In the text on unusual gramophones, which company made Apollo gramophones?
------ Text segment
There is the The Fluidic Gramophone, with a fluidic amplifier.

There is the The Flamephone, a unique combination of flame loudspeaker and gramophone.

There is the Hot-Air Engined Gramophone.

There is the Dual Horn Compressed-Air Auxetophone.

You will find other strange gramophones below.


The most obvious feature of a gramophone is its horn, though I will qualify that at once by saying there are gramophones with the horn contained in the cabinet and invisble. An acoustic horn acts like a transformer, matching the impedance at the soundbox with the impedance of the air. Horns have a definite cut-off frequency below which the output falls at 6 deciBels per octave. This is usually taken as the frequency at which a wavelength of sound equals the horn circumference, though the physics is complicated. Acoustic horns are very much alive in PA systems as they are more efficent (by up to 10dB) than normal cone loudspeakers. The bass end is however handled by cone loudspeakers because of the limited LF response of horns.

The way in which the cone expands (eg conical, exponential) has an important effect on the performance. There are many variations; see Wikipedia.


Left: Gramophone with rotating lamp: 1910??

This remarkable gramophone is in the Phonograph Museum in Paris. It has an oil lamp with coloured lenses in its shade that rotates in front of the horn, which is covered with mirror segments to enhance the effect- something like a mirror ball. The lamp is rotated by a belt from the main clockwork motor; the pulley can be seen under the lamp.

You can just see a brass plate to the rear of the gramophone. It reads D.R.G.M. 334473. D.R.G.M. = Deutsches Reichsgebrauchsmuster, a German copyright designation, and 334473 is presumably the number of the copyright. Not much help in finding the manufacturer, but research continues...

There is another brass plate towards the front; this has a slot and is marked 10 PF which presumably mearns '10 Pfennigs' confirming it is a German coin-operated machine for public use.

The PHONO Museum Paris is not large, but it is packed with fascinating items, and is run by a charming couple. It is at 53 Boulevard de Rochechouart – 75009 Paris

Author's photograph. I would appreciate it if anyone can identify the manufacturer.


Left: Pathe Pathephone Reflex gramophone: 1906

This design made the horn more compact by 'folding' it; the small silver horn fires the sound at the curved reflector at the rear, and it bounces back into the room. This is also called a 'reflex' system. I assume compactness was the aim, because it certainly doesn't sound any better than a conventional gramophone. The horizontal lever at the front is the stop/start for the turntable.

You can see and hear one on YouTube.


Left: Apollo No 2 Reflex gramophone: circa 1914

This is an Apollo No 2 portable gramophone, with a folded (reflex) horn, utilising US patent 175,453. Apollo gramophones were made by Paillard, a well-known Swiss Company.

The horn has hinged covers, The overall finish is black leatherette; a carrying handle was included. Size 10" x 8".

What is not clear is how you gain access to the record to play it. The horizontal tube below the horn is presumably the tone arm, but no turntable is visible.

You can hear an Apollo reflex gramophone (not the same model) on YouTube.

Left: Apollo No 11 Reflex gramophone: circa 1914

This is an Apollo No 11 portable gramophone. For some reason, here only part of the lid is being used as a sound reflector.
------------
------ Extracted records
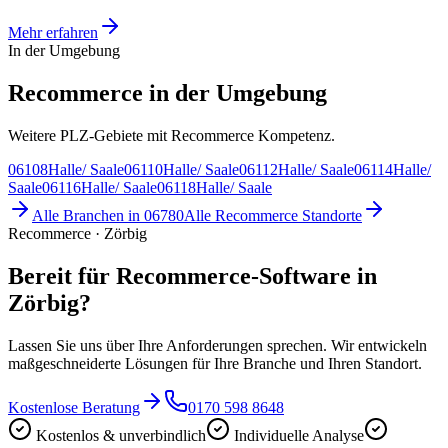
Mehr erfahren
In der Umgebung
Recommerce in der Umgebung
Weitere PLZ-Gebiete mit Recommerce Kompetenz.
06108
Halle/ Saale
06110
Halle/ Saale
06112
Halle/ Saale
06114
Halle/
Saale
06116
Halle/ Saale
06118
Halle/ Saale
Alle Branchen in
06780
Alle
Recommerce
Standorte
Recommerce · Zörbig
Bereit für Recommerce-Software in
Zörbig?
Lassen Sie uns über Ihre Anforderungen sprechen. Wir entwickeln
maßgeschneiderte Lösungen für Ihre Branche und Ihren Standort.
Kostenlose Beratung
0170 598 8648
Kostenlos & unverbindlich
Individuelle Analyse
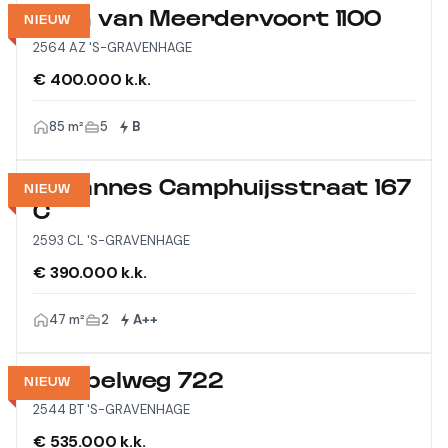
Laan van Meerdervoort 1100
NIEUW
2564 AZ 'S-GRAVENHAGE
€ 400.000 k.k.
85 m²
5
B
Johannes Camphuijsstraat 167
NIEUW
C
2593 CL 'S-GRAVENHAGE
€ 390.000 k.k.
47 m²
2
A++
Meppelweg 722
NIEUW
2544 BT 'S-GRAVENHAGE
€ 535.000 k.k.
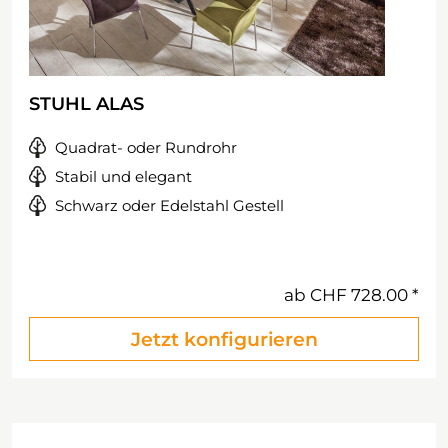
STUHL ALAS
Quadrat- oder Rundrohr
Stabil und elegant
Schwarz oder Edelstahl Gestell
ab
CHF 728.00
Jetzt konfigurieren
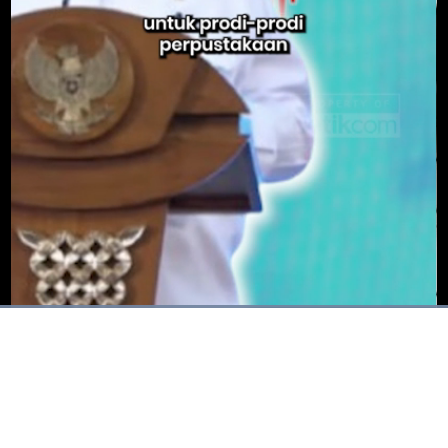
Dimuat
:
100.00%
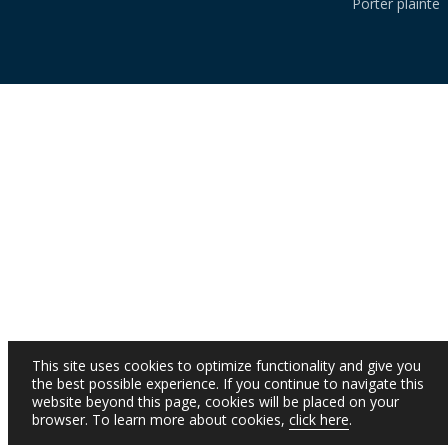
Porter plainte
This site uses cookies to optimize functionality and give you
the best possible experience. If you continue to navigate this
website beyond this page, cookies will be placed on your
browser. To learn more about cookies,
click here
.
------------
## Finished task:
Paillard, a well-known Swiss company.